The two-day Elephanta festival which ended on Saturday may have brought more public attention to the spectacular caves, but there has not been much to cheer for the state tourism department as it has not been able to remove the unauthorised shops run by people from the three villages in the island.
Although the tourism department is trying to develop Elephanta island in a way appropriate for a world heritage site, rehabilitation of the shopkeepers is proving to be a major roadblock. Conservationists and tourism officials agree that Elephanta will not regain its historical pristine look without the removal of these shops. There are about 25 shops, all unauthorised, along the stairway leading from the jetty to the caves.
The villagers have no other source of income except selling of trinkets, coloured stones, little elephants carved in marble etc to tourists. The island is too small (2 square kilometres) for agriculture and there is not enough space to shift the shops some distance away from the caves.
Bhushan Gagrani, Managing Director of Maharashtra Tourism Development Corporation, said that his predecessors have even considered the possibility of giving the shopkeepers training in job skills, so that they could do other work, but there’s no demand for such skills on the island.
According to Gagrani, the option of removing the few hundred villagers from the island would mean taking away their livelihood. “If we provide them with some other place, tourists won’t go there,” he said.
“This idea, moreover, is inhumane and would be intolerable to UNESCO, which gave the world heritage site status to Elephanta,” said Tasneem Mehta of INTACH, a conservationist who drew up the area development plan for Elephanta in 2002.
One place where the resettlement idea worked is the Ajanta caves. There too, shops were strangling the heritage site. In 2002, the MTDC resettled the shops in a specially-built shopping complex at Bhardapur, three kilometres away.

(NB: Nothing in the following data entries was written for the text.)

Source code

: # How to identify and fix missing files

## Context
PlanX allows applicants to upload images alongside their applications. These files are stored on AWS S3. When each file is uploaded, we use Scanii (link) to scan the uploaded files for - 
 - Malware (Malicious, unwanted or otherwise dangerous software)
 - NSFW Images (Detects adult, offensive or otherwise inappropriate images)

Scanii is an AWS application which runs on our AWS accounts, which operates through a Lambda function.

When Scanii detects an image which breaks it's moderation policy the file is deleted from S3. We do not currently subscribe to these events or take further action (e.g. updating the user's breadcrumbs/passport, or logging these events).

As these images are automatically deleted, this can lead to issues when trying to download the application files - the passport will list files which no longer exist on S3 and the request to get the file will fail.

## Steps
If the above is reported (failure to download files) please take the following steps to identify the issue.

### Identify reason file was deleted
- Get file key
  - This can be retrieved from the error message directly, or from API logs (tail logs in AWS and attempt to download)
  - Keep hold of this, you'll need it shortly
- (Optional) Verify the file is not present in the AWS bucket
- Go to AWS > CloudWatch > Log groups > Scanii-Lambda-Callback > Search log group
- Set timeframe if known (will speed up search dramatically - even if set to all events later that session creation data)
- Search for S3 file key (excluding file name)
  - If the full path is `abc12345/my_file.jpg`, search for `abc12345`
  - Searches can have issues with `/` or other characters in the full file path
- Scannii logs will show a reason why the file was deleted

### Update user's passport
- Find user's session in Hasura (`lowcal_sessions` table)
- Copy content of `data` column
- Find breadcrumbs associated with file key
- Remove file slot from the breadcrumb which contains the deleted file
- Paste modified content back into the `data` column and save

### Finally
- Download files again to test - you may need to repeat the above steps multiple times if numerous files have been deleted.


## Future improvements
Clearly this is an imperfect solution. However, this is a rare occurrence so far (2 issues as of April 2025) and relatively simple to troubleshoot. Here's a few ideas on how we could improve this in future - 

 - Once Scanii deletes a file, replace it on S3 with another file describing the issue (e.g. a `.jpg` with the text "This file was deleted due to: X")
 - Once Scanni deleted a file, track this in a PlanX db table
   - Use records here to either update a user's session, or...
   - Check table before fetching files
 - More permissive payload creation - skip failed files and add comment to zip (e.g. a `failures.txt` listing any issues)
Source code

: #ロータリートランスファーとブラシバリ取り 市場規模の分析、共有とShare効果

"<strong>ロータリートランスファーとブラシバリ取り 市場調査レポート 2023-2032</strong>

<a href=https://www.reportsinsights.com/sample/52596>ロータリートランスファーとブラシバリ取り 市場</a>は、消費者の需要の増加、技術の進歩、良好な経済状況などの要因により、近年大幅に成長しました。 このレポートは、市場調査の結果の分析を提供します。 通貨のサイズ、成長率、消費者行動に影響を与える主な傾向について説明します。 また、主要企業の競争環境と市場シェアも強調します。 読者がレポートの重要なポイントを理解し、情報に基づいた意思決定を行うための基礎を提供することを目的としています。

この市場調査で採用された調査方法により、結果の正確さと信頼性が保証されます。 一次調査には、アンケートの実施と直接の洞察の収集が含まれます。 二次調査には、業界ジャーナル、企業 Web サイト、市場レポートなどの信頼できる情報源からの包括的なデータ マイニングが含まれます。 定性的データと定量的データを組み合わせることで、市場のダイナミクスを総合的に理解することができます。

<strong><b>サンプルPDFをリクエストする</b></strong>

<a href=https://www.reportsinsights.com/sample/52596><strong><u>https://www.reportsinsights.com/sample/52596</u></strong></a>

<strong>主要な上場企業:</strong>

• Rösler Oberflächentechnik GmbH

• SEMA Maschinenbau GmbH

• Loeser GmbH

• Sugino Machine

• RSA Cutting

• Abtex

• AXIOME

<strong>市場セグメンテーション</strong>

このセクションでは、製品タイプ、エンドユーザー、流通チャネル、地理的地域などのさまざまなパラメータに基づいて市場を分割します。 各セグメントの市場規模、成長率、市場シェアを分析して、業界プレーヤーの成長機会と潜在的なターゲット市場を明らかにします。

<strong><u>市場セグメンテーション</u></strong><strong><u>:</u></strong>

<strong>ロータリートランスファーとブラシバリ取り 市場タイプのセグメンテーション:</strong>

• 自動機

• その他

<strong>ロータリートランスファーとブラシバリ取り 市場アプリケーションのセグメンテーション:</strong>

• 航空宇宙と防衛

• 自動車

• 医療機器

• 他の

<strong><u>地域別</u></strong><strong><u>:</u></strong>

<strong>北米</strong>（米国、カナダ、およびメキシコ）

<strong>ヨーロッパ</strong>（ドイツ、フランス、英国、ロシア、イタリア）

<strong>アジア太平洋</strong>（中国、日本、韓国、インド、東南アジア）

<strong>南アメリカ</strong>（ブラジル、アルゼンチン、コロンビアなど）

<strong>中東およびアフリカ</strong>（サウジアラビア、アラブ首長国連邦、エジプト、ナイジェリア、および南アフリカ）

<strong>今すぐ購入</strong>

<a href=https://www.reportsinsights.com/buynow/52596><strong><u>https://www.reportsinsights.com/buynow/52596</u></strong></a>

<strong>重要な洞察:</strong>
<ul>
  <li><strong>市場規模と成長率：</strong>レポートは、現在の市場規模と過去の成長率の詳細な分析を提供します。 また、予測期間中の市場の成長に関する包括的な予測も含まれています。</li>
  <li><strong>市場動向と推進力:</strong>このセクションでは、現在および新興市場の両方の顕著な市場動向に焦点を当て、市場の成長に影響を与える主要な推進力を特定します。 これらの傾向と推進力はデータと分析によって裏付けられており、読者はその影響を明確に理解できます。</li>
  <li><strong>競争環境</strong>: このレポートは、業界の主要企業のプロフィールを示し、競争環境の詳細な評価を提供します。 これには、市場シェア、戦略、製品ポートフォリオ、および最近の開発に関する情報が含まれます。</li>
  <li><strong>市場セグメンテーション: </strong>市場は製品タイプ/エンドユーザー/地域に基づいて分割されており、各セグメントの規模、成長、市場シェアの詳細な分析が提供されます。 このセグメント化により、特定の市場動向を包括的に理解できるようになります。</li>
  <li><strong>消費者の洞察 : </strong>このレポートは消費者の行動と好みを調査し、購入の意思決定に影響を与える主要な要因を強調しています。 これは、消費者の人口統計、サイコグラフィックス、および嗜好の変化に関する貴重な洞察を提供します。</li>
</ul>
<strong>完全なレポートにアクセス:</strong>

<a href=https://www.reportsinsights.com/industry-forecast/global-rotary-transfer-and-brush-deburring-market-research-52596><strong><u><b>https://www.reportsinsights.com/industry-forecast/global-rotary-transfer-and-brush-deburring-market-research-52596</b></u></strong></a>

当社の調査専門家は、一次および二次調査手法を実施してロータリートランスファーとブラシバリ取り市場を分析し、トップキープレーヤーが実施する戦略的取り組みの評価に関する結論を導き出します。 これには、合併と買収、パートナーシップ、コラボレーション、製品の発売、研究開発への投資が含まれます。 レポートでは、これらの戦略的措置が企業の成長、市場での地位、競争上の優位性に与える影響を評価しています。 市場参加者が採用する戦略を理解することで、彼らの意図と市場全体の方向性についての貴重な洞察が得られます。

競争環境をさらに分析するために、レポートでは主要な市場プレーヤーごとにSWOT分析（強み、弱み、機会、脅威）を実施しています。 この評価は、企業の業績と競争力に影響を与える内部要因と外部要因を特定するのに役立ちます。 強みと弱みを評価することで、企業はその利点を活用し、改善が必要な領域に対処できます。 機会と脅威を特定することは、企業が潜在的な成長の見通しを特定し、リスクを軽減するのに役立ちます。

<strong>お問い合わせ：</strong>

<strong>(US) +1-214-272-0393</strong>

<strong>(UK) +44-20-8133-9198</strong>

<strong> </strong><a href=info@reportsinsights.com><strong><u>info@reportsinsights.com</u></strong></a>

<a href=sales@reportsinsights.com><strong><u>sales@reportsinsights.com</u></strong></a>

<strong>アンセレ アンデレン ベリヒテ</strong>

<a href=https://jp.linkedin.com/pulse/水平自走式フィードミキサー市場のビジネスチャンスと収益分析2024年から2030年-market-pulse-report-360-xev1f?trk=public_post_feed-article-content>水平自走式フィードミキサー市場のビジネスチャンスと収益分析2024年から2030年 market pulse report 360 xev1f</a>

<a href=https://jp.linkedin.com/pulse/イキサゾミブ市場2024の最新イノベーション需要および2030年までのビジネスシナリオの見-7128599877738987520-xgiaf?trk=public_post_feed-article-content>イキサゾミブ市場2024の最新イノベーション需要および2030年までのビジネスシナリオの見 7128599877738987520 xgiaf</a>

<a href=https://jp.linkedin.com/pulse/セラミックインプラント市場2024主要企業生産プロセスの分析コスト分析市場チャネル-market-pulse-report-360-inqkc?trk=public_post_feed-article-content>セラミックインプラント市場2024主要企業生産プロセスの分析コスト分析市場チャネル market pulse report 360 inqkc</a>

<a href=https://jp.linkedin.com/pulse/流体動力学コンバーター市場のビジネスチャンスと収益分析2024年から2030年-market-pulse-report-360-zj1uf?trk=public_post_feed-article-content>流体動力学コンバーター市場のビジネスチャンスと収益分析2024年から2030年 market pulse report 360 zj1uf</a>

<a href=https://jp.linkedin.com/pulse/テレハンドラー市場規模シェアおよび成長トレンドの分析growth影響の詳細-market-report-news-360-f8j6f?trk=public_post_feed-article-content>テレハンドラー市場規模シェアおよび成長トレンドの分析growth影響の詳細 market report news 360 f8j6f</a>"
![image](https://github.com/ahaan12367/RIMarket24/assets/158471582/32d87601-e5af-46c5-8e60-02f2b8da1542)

However, as of now, MTDC is implementing parts of the Elephanta redevelopment plan. It has installed new solar-powered lamps along the pathways and the tiled pathways around the cave have been re-done. In addition, Gagrani said, MTDC is rebuilding the public toilet near the jetty and covering up the jetty at a cost of Rs 1 crore, provided by the Ministry of Tourism which has promised a kitty of Rs 25 crore for the works on Elephanta.

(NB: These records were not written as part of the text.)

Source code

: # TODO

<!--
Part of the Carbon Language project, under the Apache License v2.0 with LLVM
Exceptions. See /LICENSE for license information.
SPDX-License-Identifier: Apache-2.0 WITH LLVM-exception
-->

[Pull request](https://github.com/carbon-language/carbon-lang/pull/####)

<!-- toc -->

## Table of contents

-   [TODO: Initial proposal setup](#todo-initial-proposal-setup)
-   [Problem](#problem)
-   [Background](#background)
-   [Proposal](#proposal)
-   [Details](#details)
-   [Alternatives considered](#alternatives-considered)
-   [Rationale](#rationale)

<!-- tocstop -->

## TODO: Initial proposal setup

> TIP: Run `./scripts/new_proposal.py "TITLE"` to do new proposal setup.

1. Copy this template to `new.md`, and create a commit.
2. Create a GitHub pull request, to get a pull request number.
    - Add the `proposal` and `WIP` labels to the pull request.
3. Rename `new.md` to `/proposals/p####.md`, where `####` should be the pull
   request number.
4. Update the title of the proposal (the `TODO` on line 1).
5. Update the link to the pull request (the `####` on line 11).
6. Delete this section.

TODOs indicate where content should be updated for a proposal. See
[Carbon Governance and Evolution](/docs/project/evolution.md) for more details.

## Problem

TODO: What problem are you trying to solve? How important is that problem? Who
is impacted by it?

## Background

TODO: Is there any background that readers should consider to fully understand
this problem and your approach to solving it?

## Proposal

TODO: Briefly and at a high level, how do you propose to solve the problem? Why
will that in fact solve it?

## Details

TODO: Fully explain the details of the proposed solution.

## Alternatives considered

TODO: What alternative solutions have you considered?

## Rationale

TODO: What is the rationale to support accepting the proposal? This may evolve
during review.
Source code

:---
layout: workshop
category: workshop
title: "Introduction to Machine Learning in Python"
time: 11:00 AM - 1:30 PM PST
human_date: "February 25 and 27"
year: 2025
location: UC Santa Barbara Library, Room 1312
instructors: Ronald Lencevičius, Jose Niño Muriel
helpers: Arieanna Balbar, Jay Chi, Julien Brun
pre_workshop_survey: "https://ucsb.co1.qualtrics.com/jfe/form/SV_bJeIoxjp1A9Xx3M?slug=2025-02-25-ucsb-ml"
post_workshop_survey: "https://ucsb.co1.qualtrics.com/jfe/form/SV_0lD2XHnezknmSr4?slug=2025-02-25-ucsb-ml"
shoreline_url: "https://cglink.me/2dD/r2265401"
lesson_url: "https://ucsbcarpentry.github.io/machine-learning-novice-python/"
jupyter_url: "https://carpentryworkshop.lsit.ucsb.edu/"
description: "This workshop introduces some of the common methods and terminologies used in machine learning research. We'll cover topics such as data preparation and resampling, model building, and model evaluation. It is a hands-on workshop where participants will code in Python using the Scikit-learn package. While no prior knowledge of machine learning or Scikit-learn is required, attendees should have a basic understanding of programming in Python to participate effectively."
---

Earlier, in the 1990’s during the first two phases of the redevelopment plan, the Archaeological Survey of India had completed restoration of the caves—erased the graffiti by the visitors and buttressed the cave pillars. The state tourism department and INTACH converted the caretaker’s hut into a mini-museum focussing on the caves.
Now, besides the jetty and the toilet construction, the third phase includes removal of the shops.